Work order. Search the records below for the word "down" and show every line where it occurs.
##### Data #####
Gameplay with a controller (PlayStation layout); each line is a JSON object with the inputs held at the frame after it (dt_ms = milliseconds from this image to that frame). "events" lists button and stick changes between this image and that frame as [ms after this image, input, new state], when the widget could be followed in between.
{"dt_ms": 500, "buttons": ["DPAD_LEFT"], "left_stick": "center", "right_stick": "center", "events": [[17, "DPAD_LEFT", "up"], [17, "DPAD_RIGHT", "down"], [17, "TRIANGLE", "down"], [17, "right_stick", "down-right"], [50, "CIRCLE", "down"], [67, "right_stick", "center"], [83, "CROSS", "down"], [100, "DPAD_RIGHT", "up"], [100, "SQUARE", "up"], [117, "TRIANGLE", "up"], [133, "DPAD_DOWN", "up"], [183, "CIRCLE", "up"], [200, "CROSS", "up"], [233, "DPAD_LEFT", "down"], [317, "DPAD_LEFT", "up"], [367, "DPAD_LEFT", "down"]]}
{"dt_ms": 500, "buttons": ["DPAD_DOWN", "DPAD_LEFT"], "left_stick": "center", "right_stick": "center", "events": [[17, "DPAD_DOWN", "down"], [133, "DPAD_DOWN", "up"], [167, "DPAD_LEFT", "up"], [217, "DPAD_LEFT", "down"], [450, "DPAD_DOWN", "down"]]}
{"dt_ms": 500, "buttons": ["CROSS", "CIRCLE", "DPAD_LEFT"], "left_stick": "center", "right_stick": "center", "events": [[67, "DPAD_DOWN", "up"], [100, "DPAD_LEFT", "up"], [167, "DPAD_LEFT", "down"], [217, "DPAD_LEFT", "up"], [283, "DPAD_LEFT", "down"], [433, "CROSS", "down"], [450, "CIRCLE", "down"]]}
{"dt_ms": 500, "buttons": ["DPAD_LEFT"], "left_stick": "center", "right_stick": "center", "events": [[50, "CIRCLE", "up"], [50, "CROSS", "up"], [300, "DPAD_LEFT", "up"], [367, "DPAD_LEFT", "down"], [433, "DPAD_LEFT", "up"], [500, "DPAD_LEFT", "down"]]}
#####
Response for this exercise.
{"dt_ms": 500, "buttons": ["DPAD_LEFT"], "left_stick": "center", "right_stick": "center", "events": [[17, "DPAD_LEFT", "up"], [17, "DPAD_RIGHT", "down"], [17, "TRIANGLE", "down"], [17, "right_stick", "down-right"], [50, "CIRCLE", "down"], [67, "right_stick", "center"], [83, "CROSS", "down"], [100, "DPAD_RIGHT", "up"], [100, "SQUARE", "up"], [117, "TRIANGLE", "up"], [133, "DPAD_DOWN", "up"], [183, "CIRCLE", "up"], [200, "CROSS", "up"], [233, "DPAD_LEFT", "down"], [317, "DPAD_LEFT", "up"], [367, "DPAD_LEFT", "down"]]}
{"dt_ms": 500, "buttons": ["DPAD_DOWN", "DPAD_LEFT"], "left_stick": "center", "right_stick": "center", "events": [[17, "DPAD_DOWN", "down"], [133, "DPAD_DOWN", "up"], [167, "DPAD_LEFT", "up"], [217, "DPAD_LEFT", "down"], [450, "DPAD_DOWN", "down"]]}
{"dt_ms": 500, "buttons": ["CROSS", "CIRCLE", "DPAD_LEFT"], "left_stick": "center", "right_stick": "center", "events": [[67, "DPAD_DOWN", "up"], [100, "DPAD_LEFT", "up"], [167, "DPAD_LEFT", "down"], [217, "DPAD_LEFT", "up"], [283, "DPAD_LEFT", "down"], [433, "CROSS", "down"], [450, "CIRCLE", "down"]]}
{"dt_ms": 500, "buttons": ["DPAD_LEFT"], "left_stick": "center", "right_stick": "center", "events": [[50, "CIRCLE", "up"], [50, "CROSS", "up"], [300, "DPAD_LEFT", "up"], [367, "DPAD_LEFT", "down"], [433, "DPAD_LEFT", "up"], [500, "DPAD_LEFT", "down"]]}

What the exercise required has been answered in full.